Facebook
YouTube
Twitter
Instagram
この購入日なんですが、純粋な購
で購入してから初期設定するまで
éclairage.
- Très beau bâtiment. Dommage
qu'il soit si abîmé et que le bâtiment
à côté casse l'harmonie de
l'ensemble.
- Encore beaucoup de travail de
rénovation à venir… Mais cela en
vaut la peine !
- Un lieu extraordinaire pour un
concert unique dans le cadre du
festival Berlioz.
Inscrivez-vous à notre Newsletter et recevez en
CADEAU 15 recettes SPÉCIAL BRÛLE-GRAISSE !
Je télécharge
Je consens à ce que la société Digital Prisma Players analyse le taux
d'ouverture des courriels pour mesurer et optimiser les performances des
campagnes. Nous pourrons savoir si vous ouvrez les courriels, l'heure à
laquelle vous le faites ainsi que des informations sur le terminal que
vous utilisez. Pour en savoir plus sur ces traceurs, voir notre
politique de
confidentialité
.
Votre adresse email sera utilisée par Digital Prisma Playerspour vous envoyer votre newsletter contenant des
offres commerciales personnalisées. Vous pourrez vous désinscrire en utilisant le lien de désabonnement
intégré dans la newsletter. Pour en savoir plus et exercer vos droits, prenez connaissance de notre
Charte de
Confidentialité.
***
__INSTRUCTIONS FOR THE TASK__:
Please convert the lines of the entries above into a Markdown table with two columns, Row and Line. Number the rows in order and leave out any blank lines.

__OUTPUT FOR THIS TASK__:
| Row | Line |
|---|---|
| 1 | Facebook |
| 2 | YouTube |
| 3 | Twitter |
| 4 | Instagram |
| 5 | この購入日なんですが、純粋な購 |
| 6 | で購入してから初期設定するまで |
| 7 | éclairage. |
| 8 | - Très beau bâtiment. Dommage |
| 9 | qu'il soit si abîmé et que le bâtiment |
| 10 | à côté casse l'harmonie de |
| 11 | l'ensemble. |
| 12 | - Encore beaucoup de travail de |
| 13 | rénovation à venir… Mais cela en |
| 14 | vaut la peine ! |
| 15 | - Un lieu extraordinaire pour un |
| 16 | concert unique dans le cadre du |
| 17 | festival Berlioz. |
| 18 | Inscrivez-vous à notre Newsletter et recevez en |
| 19 | CADEAU 15 recettes SPÉCIAL BRÛLE-GRAISSE ! |
| 20 | Je télécharge |
| 21 | Je consens à ce que la société Digital Prisma Players analyse le taux |
| 22 | d'ouverture des courriels pour mesurer et optimiser les performances des |
| 23 | campagnes. Nous pourrons savoir si vous ouvrez les courriels, l'heure à |
| 24 | laquelle vous le faites ainsi que des informations sur le terminal que |
| 25 | vous utilisez. Pour en savoir plus sur ces traceurs, voir notre |
| 26 | politique de |
| 27 | confidentialité |
| 28 | . |
| 29 | Votre adresse email sera utilisée par Digital Prisma Playerspour vous envoyer votre newsletter contenant des |
| 30 | offres commerciales personnalisées. Vous pourrez vous désinscrire en utilisant le lien de désabonnement |
| 31 | intégré dans la newsletter. Pour en savoir plus et exercer vos droits, prenez connaissance de notre |
| 32 | Charte de |
| 33 | Confidentialité. |